Crime au Conseil d'Etat

petisaintleu

variations sur une œuvre de Guillaume Confais : http://www.confais.com/

Il y a belle lurette que les prostituées avaient déserté le Palais Royal. Les mœurs de la IIIe République les avaient obligées à se claquemurer pour faire définitivement place nette aux conseillers d'Etat qui, une fois leur devoir accompli, se hâtaient de les rejoindre dans le très discret et select lupanar de madame Kelly, sis rue Chabanais.

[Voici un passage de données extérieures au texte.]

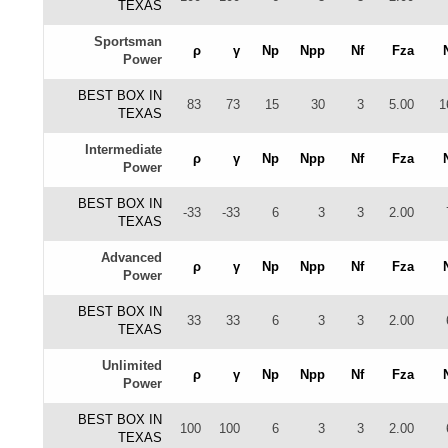
TEXAS
Sportsman
ρ
γ
Np
Npp
Nf
Fza
Power
BEST BOX IN
83
73
15
30
3
5.00
1
TEXAS
Intermediate
ρ
γ
Np
Npp
Nf
Fza
Power
BEST BOX IN
-33
-33
6
3
3
2.00
TEXAS
Advanced
ρ
γ
Np
Npp
Nf
Fza
Power
BEST BOX IN
33
33
6
3
3
2.00
TEXAS
Unlimited
ρ
γ
Np
Npp
Nf
Fza
Power
BEST BOX IN
100
100
6
3
3
2.00
TEXAS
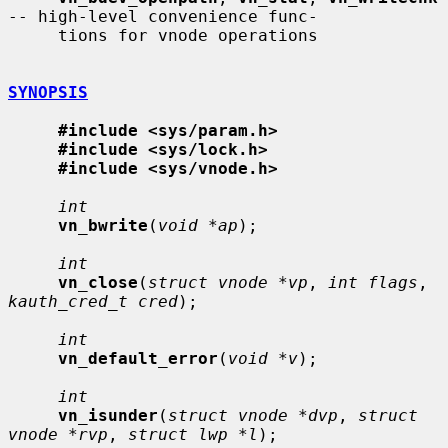
-- high-level convenience func-

     tions for vnode operations

SYNOPSIS
#include <sys/param.h>
#include <sys/lock.h>
#include <sys/vnode.h>
int
vn_bwrite
(
void *ap
);

int
vn_close
(
struct vnode *vp
, 
int flags
, 
kauth_cred_t cred
);

int
vn_default_error
(
void *v
);

int
vn_isunder
(
struct vnode *dvp
, 
struct 
vnode *rvp
, 
struct lwp *l
);
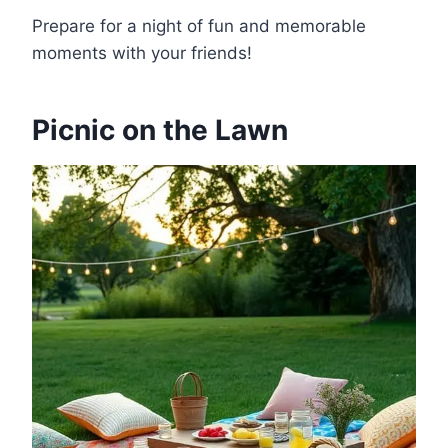
Prepare for a night of fun and memorable
moments with your friends!
Picnic on the Lawn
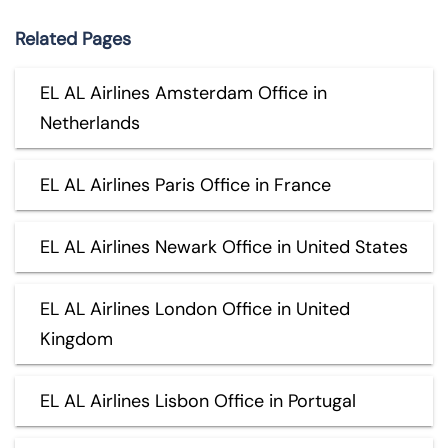
Related Pages
EL AL Airlines Amsterdam Office in
Netherlands
EL AL Airlines Paris Office in France
EL AL Airlines Newark Office in United States
EL AL Airlines London Office in United
Kingdom
EL AL Airlines Lisbon Office in Portugal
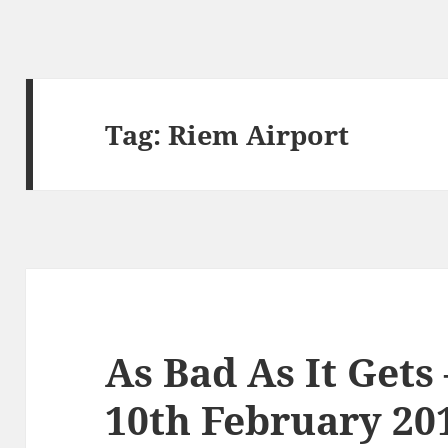
Tag:
Riem Airport
As Bad As It Gets
10th February 20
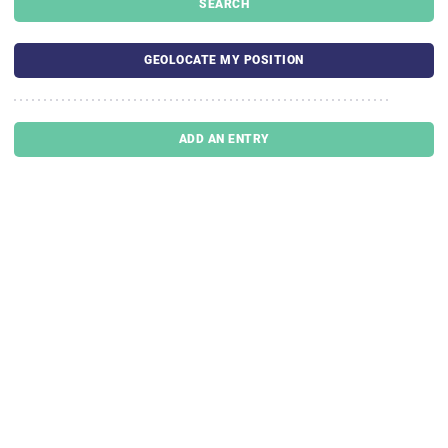
SEARCH
GEOLOCATE MY POSITION
ADD AN ENTRY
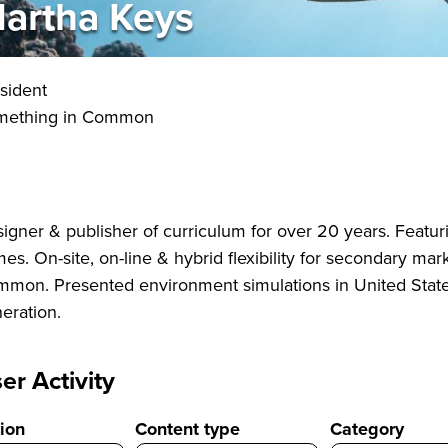
artha Keys
sident
mething in Common
igner & publisher of curriculum for over 20 years. Featur
es. On-site, on-line & hybrid flexibility for secondary ma
mon. Presented environment simulations in United Stat
eration.
er Activity
ion
Content type
Category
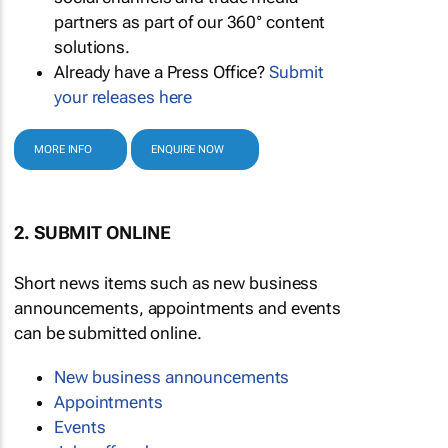
partners as part of our 360° content
solutions.
Already have a Press Office?
Submit
your releases here
MORE INFO
ENQUIRE NOW
2. SUBMIT ONLINE
Short news items such as new business
announcements, appointments and events
can be submitted online.
New business announcements
Appointments
Events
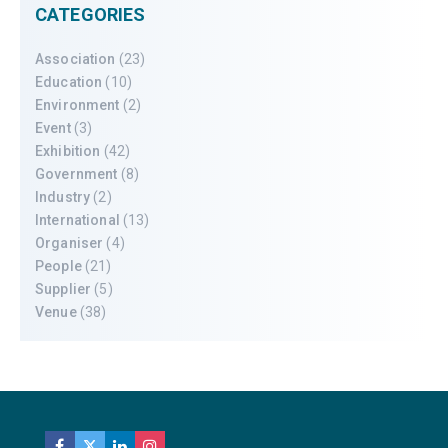
CATEGORIES
Association
(23)
Education
(10)
Environment
(2)
Event
(3)
Exhibition
(42)
Government
(8)
Industry
(2)
International
(13)
Organiser
(4)
People
(21)
Supplier
(5)
Venue
(38)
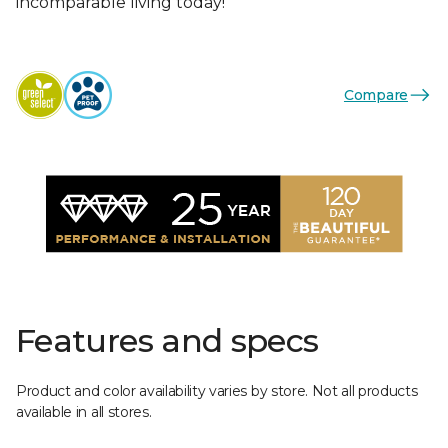
incomparable living today!
Compare
Features and specs
Product and color availability varies by store. Not all products
available in all stores.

Le ciel de février n'incitait guère à la promenade. Seuls quelques obscurs fonctionnaires se hâtaient de rejoindre leur lointain faubourg, figures anonymes et interchangeables jusqu'à la caricature.

A 16h30, un bruit sourd vint déranger le calme feutré de l'instance. Le lendemain, on put remarquer sur les murs l'apparition tout aussi soudaine qu'inexplicable d'une fissure qui s'était formée dans le mur, à trente centimètres du crâne fracassé du président de la section des finances. Le commissaire diligenté put déchiffrer la lettre M.

A l'instant même où le drame se produisait, un passant qui scrutait le ciel se retrouva foudroyé. Il fut le seul témoin, mais il ne put  rapporter l'étrange apparition. Son état de sidération l'obligea à se faire conduire à Sainte-Anne. Au-dessus du Conseil d'Etat, un ectoplasme survolait le ciel précédant une traînée noirâtre.

Ariane de Montegur, l'épouse de l'honorable membre de cet ordre administratif, ne se formalisa guère de son trépas. Elle ne savait que trop bien que, derrière les ors de la république, se trament des histoires peu à même d'être l'assise de la mythologie institutionnelle. Avec le temps, elle s'était enfermée dans un mutisme convenu et elle avait perdu le fil des frasques de son époux dans le labyrinthe de ses silences.